## Instruction
Duplicate the lines of the entries, beginning at the very start of the entries and continuing through the line that contains "the monitor does.", with both ends included.

□ □ □ □ □ □ □

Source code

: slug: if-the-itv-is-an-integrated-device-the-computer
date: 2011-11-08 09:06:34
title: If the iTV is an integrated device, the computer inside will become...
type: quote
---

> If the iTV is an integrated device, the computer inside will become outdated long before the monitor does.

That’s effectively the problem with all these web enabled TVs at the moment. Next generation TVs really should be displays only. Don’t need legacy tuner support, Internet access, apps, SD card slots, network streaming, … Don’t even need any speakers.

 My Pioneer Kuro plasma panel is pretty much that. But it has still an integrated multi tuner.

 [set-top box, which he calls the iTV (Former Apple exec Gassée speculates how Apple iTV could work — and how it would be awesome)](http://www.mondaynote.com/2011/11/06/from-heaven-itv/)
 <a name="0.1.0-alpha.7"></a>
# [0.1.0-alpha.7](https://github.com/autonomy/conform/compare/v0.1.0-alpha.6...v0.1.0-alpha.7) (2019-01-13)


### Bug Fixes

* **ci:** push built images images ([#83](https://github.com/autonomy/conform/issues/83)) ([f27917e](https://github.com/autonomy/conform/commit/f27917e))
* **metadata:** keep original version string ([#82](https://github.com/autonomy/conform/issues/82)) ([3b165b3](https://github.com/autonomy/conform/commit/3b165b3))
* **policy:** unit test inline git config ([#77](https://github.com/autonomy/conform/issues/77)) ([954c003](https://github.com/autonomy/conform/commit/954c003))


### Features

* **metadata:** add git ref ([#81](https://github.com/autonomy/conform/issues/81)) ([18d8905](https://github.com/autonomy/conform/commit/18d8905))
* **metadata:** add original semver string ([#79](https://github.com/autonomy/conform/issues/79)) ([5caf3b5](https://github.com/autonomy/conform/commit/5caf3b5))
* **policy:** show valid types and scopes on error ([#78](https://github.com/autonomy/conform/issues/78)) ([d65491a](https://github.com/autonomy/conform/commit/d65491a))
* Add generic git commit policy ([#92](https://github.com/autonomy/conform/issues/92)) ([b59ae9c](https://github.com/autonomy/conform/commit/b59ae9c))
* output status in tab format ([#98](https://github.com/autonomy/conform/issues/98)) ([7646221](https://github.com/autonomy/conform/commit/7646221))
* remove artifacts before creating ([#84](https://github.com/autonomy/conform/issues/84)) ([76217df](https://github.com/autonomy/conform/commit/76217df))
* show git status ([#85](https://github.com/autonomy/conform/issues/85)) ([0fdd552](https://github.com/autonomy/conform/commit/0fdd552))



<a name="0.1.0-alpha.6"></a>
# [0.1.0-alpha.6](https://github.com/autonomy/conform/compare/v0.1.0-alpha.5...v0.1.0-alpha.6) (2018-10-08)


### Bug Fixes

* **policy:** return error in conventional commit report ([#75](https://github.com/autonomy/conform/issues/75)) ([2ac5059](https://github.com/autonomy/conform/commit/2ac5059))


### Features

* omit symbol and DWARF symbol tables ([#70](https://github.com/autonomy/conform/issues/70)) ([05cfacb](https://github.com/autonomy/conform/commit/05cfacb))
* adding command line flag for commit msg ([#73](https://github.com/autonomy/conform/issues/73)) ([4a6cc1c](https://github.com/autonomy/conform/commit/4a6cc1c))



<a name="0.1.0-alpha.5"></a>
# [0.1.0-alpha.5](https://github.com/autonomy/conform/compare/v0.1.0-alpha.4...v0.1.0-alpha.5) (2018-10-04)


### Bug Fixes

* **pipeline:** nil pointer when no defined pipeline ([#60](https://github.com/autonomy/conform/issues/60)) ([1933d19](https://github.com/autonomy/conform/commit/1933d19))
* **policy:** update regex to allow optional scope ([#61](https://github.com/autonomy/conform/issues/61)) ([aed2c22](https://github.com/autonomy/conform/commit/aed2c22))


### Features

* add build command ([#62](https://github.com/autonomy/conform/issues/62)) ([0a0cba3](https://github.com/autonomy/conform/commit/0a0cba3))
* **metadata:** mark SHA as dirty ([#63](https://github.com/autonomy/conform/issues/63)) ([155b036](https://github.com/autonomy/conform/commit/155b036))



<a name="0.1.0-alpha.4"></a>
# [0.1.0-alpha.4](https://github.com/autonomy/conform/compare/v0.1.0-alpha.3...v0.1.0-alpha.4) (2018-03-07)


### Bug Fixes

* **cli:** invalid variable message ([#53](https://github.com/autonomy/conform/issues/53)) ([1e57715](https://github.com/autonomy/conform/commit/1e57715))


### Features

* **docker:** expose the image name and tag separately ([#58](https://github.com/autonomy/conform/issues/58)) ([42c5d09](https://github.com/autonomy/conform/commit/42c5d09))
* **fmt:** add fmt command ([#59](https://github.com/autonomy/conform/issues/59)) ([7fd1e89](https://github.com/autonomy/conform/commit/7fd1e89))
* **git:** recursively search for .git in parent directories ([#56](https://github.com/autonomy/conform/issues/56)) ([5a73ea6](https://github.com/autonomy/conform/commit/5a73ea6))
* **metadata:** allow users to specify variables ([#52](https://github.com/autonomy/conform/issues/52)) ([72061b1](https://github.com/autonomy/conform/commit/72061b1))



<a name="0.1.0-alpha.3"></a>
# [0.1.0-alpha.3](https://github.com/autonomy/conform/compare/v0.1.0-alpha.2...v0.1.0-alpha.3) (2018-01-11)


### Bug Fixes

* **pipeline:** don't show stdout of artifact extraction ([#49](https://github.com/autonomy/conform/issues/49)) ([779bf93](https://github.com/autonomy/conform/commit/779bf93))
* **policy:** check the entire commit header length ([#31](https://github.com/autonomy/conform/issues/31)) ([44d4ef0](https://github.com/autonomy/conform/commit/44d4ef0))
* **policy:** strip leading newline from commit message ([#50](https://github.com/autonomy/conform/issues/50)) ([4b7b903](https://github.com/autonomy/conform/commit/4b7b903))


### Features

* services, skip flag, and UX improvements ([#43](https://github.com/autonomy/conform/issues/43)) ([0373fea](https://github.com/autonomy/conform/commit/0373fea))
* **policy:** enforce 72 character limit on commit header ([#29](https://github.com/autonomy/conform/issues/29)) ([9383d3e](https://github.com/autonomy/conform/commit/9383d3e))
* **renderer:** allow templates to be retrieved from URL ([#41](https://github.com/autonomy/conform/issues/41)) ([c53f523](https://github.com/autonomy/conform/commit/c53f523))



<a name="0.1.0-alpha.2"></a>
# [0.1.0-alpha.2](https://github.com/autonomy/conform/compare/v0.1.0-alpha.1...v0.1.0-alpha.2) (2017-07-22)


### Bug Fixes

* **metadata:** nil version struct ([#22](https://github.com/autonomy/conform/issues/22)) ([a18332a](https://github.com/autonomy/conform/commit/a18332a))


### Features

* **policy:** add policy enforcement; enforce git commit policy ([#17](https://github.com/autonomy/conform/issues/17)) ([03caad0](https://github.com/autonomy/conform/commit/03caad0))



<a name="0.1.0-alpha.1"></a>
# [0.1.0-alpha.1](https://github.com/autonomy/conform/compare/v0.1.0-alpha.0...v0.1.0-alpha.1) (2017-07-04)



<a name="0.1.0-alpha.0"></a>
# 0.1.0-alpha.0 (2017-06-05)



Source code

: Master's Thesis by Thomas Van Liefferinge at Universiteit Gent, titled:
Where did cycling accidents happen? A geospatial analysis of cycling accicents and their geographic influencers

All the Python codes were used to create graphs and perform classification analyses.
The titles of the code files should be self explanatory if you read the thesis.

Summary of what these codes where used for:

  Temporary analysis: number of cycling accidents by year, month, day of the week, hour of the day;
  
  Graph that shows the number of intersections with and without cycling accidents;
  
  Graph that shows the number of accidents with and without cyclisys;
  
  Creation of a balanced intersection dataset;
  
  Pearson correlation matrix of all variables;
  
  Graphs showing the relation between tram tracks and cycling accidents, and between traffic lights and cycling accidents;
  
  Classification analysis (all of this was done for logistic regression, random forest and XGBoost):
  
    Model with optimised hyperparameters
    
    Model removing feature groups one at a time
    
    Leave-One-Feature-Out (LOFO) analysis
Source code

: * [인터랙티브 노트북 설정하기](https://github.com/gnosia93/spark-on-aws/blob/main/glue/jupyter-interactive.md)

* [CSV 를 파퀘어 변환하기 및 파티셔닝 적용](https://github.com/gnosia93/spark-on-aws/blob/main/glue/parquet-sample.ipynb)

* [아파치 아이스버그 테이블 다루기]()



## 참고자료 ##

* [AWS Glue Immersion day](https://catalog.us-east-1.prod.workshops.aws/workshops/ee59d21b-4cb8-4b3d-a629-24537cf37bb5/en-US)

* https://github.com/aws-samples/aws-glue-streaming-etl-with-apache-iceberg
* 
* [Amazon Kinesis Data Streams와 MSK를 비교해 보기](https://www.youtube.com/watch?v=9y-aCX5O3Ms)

□ □ □ □ □ □ □

## Task response
Source code

: slug: if-the-itv-is-an-integrated-device-the-computer
date: 2011-11-08 09:06:34
title: If the iTV is an integrated device, the computer inside will become...
type: quote
---

> If the iTV is an integrated device, the computer inside will become outdated long before the monitor does.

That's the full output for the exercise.